Natural Disasters, Illness, and Death
So, why would a loving God allow natural disasters? Why are children killed in hurricanes if God is good? Doesn’t God love little children?
The answer has two parts. First, as a proof of a power greater than ourselves and second as a necessity for human achievement.
Christ makes it clear that not everything that happens in the result of our own actions. Human suffering from natural infirmities is not some divine justice. When people suffer, they are not being punished by God for their own actions. God may act for reasons that are beyond our understanding, but what we must understand from these events is that we don't control nature. God does.
However, in fighting against nature, we gain something valuable. Something we can only gain from the incentive of human suffering. If there were no suffering caused by nature, we would have no reason to care for one another. We would also have no incentive to learn more about the world and how it works. We love little children in the first place because they need us. If no harm could come to children, they wouldn't need us and we wouldn't have to love them so.
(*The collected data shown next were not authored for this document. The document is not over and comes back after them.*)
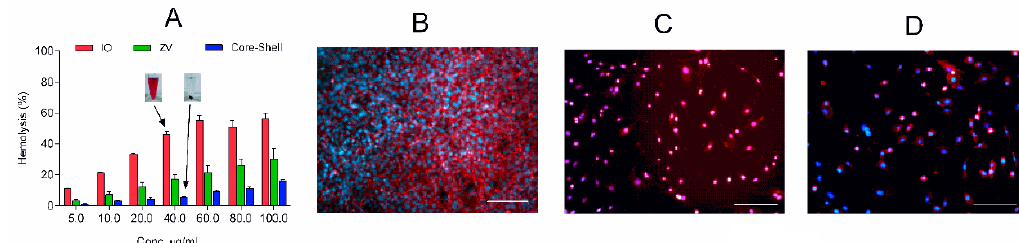
Figure 7. E ff ect of the surface modification on the hemolysis of the particles at di ff erent concentrations. ( A ) Micrographs of NIH / 3T3 cells incubated with core–shell microparticles after exposure to US treatment. Values are reported as averages, and error bars represent the SD (n = 3). The micrographs were taken after 24 h of exposure; 50 µ g / mL was the microparticle concentration used. ( B ) Control, only cells. ( C ) Cells incubated with core–shell microparticles and exposed to US treatment at 2 W / cm 2 . ( D ) Cells incubated with core–shell microparticles and exposed to US treatment at 20 W / cm 2 .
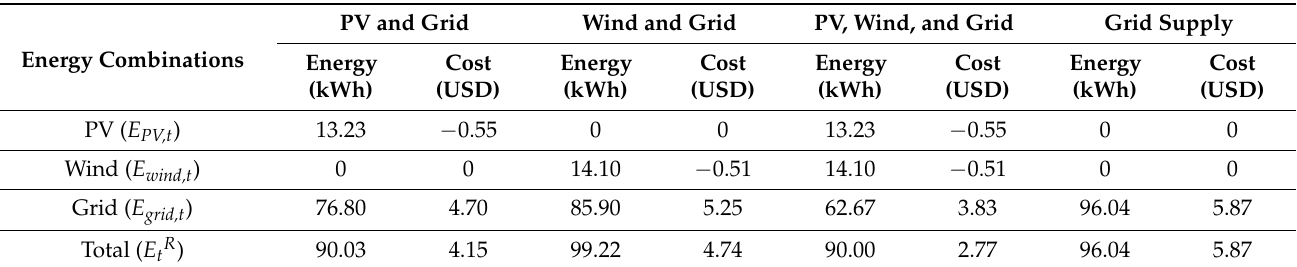
Figure 19. Wind with grid energy generation in the absence of PV. It is observed that the wind and solar power combination with grid power supply exhibit the least cost (from Equation (15)) to the consumer which is noticeably (16.69%) less than the grid supply. It is also noted that the PV, wind and grid combination provide a net energy savings of 52.81% and a portion of the grid power supply (62.67 kWh) is recorded with the least percentage of 69.63% in PV, wind, and grid combination (Table 4). Table 4. Summary of results for the different source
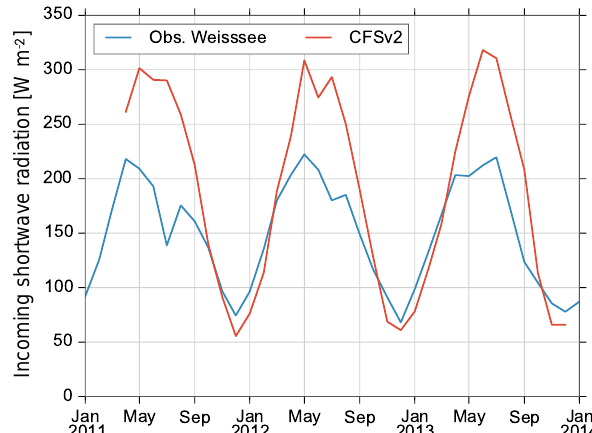
Figure 3. Modelled and observed shortwave radiation. Ob- servations have been recorded at the Weisssee climate station (2480ma.s.l., see Fig. 1), whereas modelled values are derived from CFSv2 without any modification.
If the world was made up of candy canes and gum drops and every wish came true, why would we need each other? What could we do for each other?
From another angle, if we weren't ignorant and helpless in the face of nature, and if every need was gratified immediately, what incentive would we have to learn about the world? Why would we even seek any meaning in life beyond our pleasure?
Atheists see suffering as a proof that God does not exist. Their "logic" is that no good God would allow human suffering. By this thinking, any loving parent would simply give their children pleasure and nothing else if they could. But is this thinking true? Even for humans (disregarding the assumptions it makes about God)?
I offer a simple thought experiment. Imagine human science and engineering allowed us to attach our children to a pleasure machine. This machine would keep them alive, feed them, keep them comfortable, take away their wastes, and most importantly, keep them in a state of perpetual mental and emotional bliss through drugs and electrical stimulation. The machine would require nothing from them. They would not need to walk, talk, or even think. All they would know is waves of physical and emotional pleasure. They need know nothing of life and suffering.
How many loving parents would surrender their children to that machine? I suspect that very few would and those that did might be thought of as guilty of "child abuse" by the vast majority of humanity. Why?
People are simply rejecting the purpose of suffering without thinking about what it means. Christ suggests in Mar 3:26 that the purpose of adversity is to force us to rise up. Satan cannot throw out satan (Mar 3:23), or, more precisely, adversity cannot throw out adversity. We must do it for ourselves. We learn what works and what doesn't by acting against adversity.
Meaning and Purpose
Like children complaining that their parents won’t let them eat candy for every meal, we cannot complain that God doesn't give us what we want automatically. He will give us what we need, but first, we have to knock and lask to get the answers. As adults, w have to realize that this world has suffering, man-made and natural, as necessary conditions for our freedom and growth.
Life allows real suffering because suffering encourages growth. Real suffering is what makes real pleasure possible. Real pain means real joy. The world that Christ talks about allows real freedom and real consequences.
Life has a purpose and the purpose it growth, specifically, what people all through history have referred to as spiritual growth. Even pagans before Christ realized rising to it challenges is what gives life its meaning. Julius Caesar famously wrote, "I love the name of honor more than I fear death." What is a passion for honor other than a spiritual meaning to life?